Do you think he could ever become physically violent?

Do you have any support in real life -- family, friends?

Pakdooik · 03/11/2011 11:04

Exercise can be addictive and it sounds like he's become an addict. The stuff he's taking may also be making him hyper

You need to sit him down and try to convince him of his addiction (easier said than done I know) otherwise I think it's the door for him

ItsMeAndMyPuppyNow · 03/11/2011 11:06

I've thought about throwing him out several times I just don't really know how to go about it. I don't know that many adults, I'm socially awkward and I'm worried that he'll make things difficult

You go see CAB and find out about your rights.
You get yourself a solicitor.
You file for divorce.

Of course he'll make things difficult. He's an entitled arse. If you are waiting for his permission to leave, and assurances that he will be sweetness and light about the split, then you won't be getting it, sorry.

TiarasTimeOutsAndTantrums · 03/11/2011 11:16

We aren't married (thankfully) and the flat is in my name on the rental agreements etc. I have some family nearby but not really any friends. I'm trying to work up the courage to go to a few groups and meet people though.

OP posts:
FiniteIncantatem · 03/11/2011 11:29

Pesonally I think that every time you have to get up to the kids in the night, you should put the light on and make sure that he is awake too. If he complains then you should explain that he shouldn't be lazing around in bed.
(Actually I think you should be shot of him because he sounds like a complete dickhead.)
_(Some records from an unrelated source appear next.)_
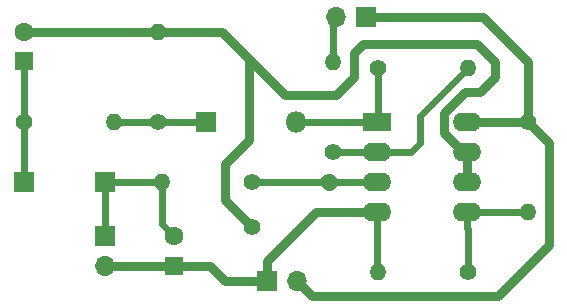
<source format=gbr>
G04 #@! TF.GenerationSoftware,KiCad,Pcbnew,(5.1.2)-2*
G04 #@! TF.CreationDate,2019-11-28T10:38:42+11:00*
G04 #@! TF.ProjectId,AM Demodulator,414d2044-656d-46f6-9475-6c61746f722e,rev 0.1*
G04 #@! TF.SameCoordinates,Original*
G04 #@! TF.FileFunction,Copper,L1,Top*
G04 #@! TF.FilePolarity,Positive*
%FSLAX46Y46*%
G04 Gerber Fmt 4.6, Leading zero omitted, Abs format (unit mm)*
G04 Created by KiCad (PCBNEW (5.1.2)-2) date 2019-11-28 10:38:42*
%MOMM*%
%LPD*%
G04 APERTURE LIST*
%ADD10C,1.600000*%
%ADD11R,1.600000X1.600000*%
%ADD12O,1.800000X1.800000*%
%ADD13R,1.800000X1.800000*%
%ADD14R,1.700000X1.700000*%
%ADD15O,1.700000X1.700000*%
%ADD16C,1.400000*%
%ADD17O,1.400000X1.400000*%
%ADD18C,1.400000*%
%ADD19O,2.400000X1.600000*%
%ADD20R,2.400000X1.600000*%
%ADD21C,0.600000*%
%ADD22C,0.800000*%
G04 APERTURE END LIST*
D10*
X145312000Y-112848000D03*
D11*
X145312000Y-115348000D03*
X132612000Y-98036000D03*
D10*
X132612000Y-95536000D03*
D12*
X155658000Y-103156000D03*
D13*
X148038000Y-103156000D03*
D14*
X139470000Y-108236000D03*
D15*
X155726000Y-116618000D03*
D14*
X153186000Y-116618000D03*
X132612000Y-108236000D03*
X139470000Y-112808000D03*
D15*
X139470000Y-115348000D03*
X159028000Y-94266000D03*
D14*
X161568000Y-94266000D03*
D16*
X151916000Y-108236000D03*
D17*
X144296000Y-108236000D03*
X175284000Y-110776000D03*
D16*
X175284000Y-103156000D03*
X170204000Y-115856000D03*
D17*
X162584000Y-115856000D03*
D16*
X158774000Y-105696000D03*
D17*
X158774000Y-98076000D03*
D16*
X158515114Y-108236000D03*
D18*
X158515114Y-108236000D02*
X158515114Y-108236000D01*
D16*
X151916000Y-112046000D03*
D17*
X170204000Y-98584000D03*
D16*
X162584000Y-98584000D03*
X144038000Y-103156000D03*
D17*
X144038000Y-95536000D03*
X140232000Y-103156000D03*
D16*
X132612000Y-103156000D03*
D19*
X170182000Y-103156000D03*
X162562000Y-110776000D03*
X170182000Y-105696000D03*
X162562000Y-108236000D03*
X170182000Y-108236000D03*
X162562000Y-105696000D03*
X170182000Y-110776000D03*
D20*
X162562000Y-103156000D03*
D21*
X144296000Y-111832000D02*
X145312000Y-112848000D01*
X144296000Y-108236000D02*
X144296000Y-111832000D01*
X139470000Y-108236000D02*
X144296000Y-108236000D01*
X139470000Y-108236000D02*
X139470000Y-112808000D01*
D22*
X145312000Y-115348000D02*
X139470000Y-115348000D01*
X145312000Y-115348000D02*
X148360000Y-115348000D01*
X149630000Y-116618000D02*
X153186000Y-116618000D01*
X148360000Y-115348000D02*
X149630000Y-116618000D01*
X157378000Y-110776000D02*
X162562000Y-110776000D01*
X153186000Y-116618000D02*
X153186000Y-114968000D01*
X153186000Y-114968000D02*
X157378000Y-110776000D01*
D21*
X162562000Y-115834000D02*
X162584000Y-115856000D01*
X162562000Y-110776000D02*
X162562000Y-115834000D01*
X132612000Y-108236000D02*
X132612000Y-103156000D01*
X132612000Y-103156000D02*
X132612000Y-98036000D01*
D22*
X170182000Y-105696000D02*
X170182000Y-108236000D01*
X149630000Y-106712000D02*
X151662000Y-104680000D01*
X151662000Y-104680000D02*
X151662000Y-97822000D01*
X149376000Y-95536000D02*
X144038000Y-95536000D01*
X151662000Y-97822000D02*
X149376000Y-95536000D01*
X133743370Y-95536000D02*
X144038000Y-95536000D01*
X132612000Y-95536000D02*
X133743370Y-95536000D01*
X154710000Y-100870000D02*
X151662000Y-97822000D01*
X159028000Y-100870000D02*
X154710000Y-100870000D01*
X161314000Y-96552000D02*
X160552000Y-97314000D01*
X160552000Y-99346000D02*
X159028000Y-100870000D01*
X160552000Y-97314000D02*
X160552000Y-99346000D01*
X172490000Y-98076000D02*
X170966000Y-96552000D01*
X172490000Y-99346000D02*
X172490000Y-98076000D01*
X171220000Y-100616000D02*
X172490000Y-99346000D01*
X169950000Y-100616000D02*
X171220000Y-100616000D01*
X170966000Y-96552000D02*
X161314000Y-96552000D01*
X169782000Y-105696000D02*
X168182000Y-104096000D01*
X168182000Y-104096000D02*
X168182000Y-102384000D01*
X170182000Y-105696000D02*
X169782000Y-105696000D01*
X168182000Y-102384000D02*
X169950000Y-100616000D01*
X149630000Y-109760000D02*
X149630000Y-109370000D01*
X151916000Y-112046000D02*
X149630000Y-109760000D01*
X149630000Y-109370000D02*
X149630000Y-106712000D01*
D21*
X156930792Y-103156000D02*
X162562000Y-103156000D01*
X155658000Y-103156000D02*
X156930792Y-103156000D01*
X162584000Y-103134000D02*
X162562000Y-103156000D01*
X162584000Y-98584000D02*
X162584000Y-103134000D01*
X140232000Y-103156000D02*
X144038000Y-103156000D01*
X144038000Y-103156000D02*
X148038000Y-103156000D01*
D22*
X170182000Y-103156000D02*
X175284000Y-103156000D01*
X170182000Y-103156000D02*
X170582000Y-103156000D01*
X155726000Y-116618000D02*
X156996000Y-117888000D01*
X156996000Y-117888000D02*
X172744000Y-117888000D01*
X172744000Y-117888000D02*
X177062000Y-113570000D01*
X177062000Y-104934000D02*
X175284000Y-103156000D01*
X177062000Y-113570000D02*
X177062000Y-104934000D01*
X175284000Y-98076000D02*
X175284000Y-103156000D01*
X161568000Y-94266000D02*
X171474000Y-94266000D01*
X171474000Y-94266000D02*
X175284000Y-98076000D01*
D21*
X158774000Y-94520000D02*
X159028000Y-94266000D01*
X158774000Y-98076000D02*
X158774000Y-94520000D01*
X151998000Y-108318000D02*
X151916000Y-108236000D01*
X152905949Y-108236000D02*
X158515114Y-108236000D01*
X151916000Y-108236000D02*
X152905949Y-108236000D01*
X158515114Y-108236000D02*
X162562000Y-108236000D01*
X170182000Y-110776000D02*
X175284000Y-110776000D01*
X170182000Y-110776000D02*
X170182000Y-112176000D01*
X170204000Y-112198000D02*
X170204000Y-115856000D01*
X170182000Y-112176000D02*
X170204000Y-112198000D01*
X158774000Y-105696000D02*
X162562000Y-105696000D01*
X170204000Y-98584000D02*
X166140000Y-102648000D01*
X166140000Y-102648000D02*
X166140000Y-104934000D01*
X166140000Y-104934000D02*
X165378000Y-105696000D01*
X165378000Y-105696000D02*
X162562000Y-105696000D01*
M02*

</source>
ItsMeAndMyPuppyNow · 03/11/2011 11:30

Well, I don't know the legalities of tenancy agreements for someone not on the lease; hopefully someone will advise soon. Other wise CAB.

You can tell him you're splitting and mean it.

If you are not confident about your assertiveness, you can wait till he is away (for work one day, for example), leave his stuff on the doorstep, change the locks, and inform him that you are splitting up and mean it.

MmeLindor. · 03/11/2011 11:31

Thank goodness you aren't married to this arse.

Still, go to see a solicitor to see how you stand, or to CAB.

And see if you can speak to someone in RL.

You may well find that your family will welcome news of you chucking him out. Do they like him?

dreamingbohemian · 03/11/2011 12:06

What does his family make of all this? Could any of them talk some sense into him?

Try to get as much family support as you can. When things have settled down a bit, there will be plenty of time to make new friends, try some new activities, especially when the kids are a bit older and going to nursery or school.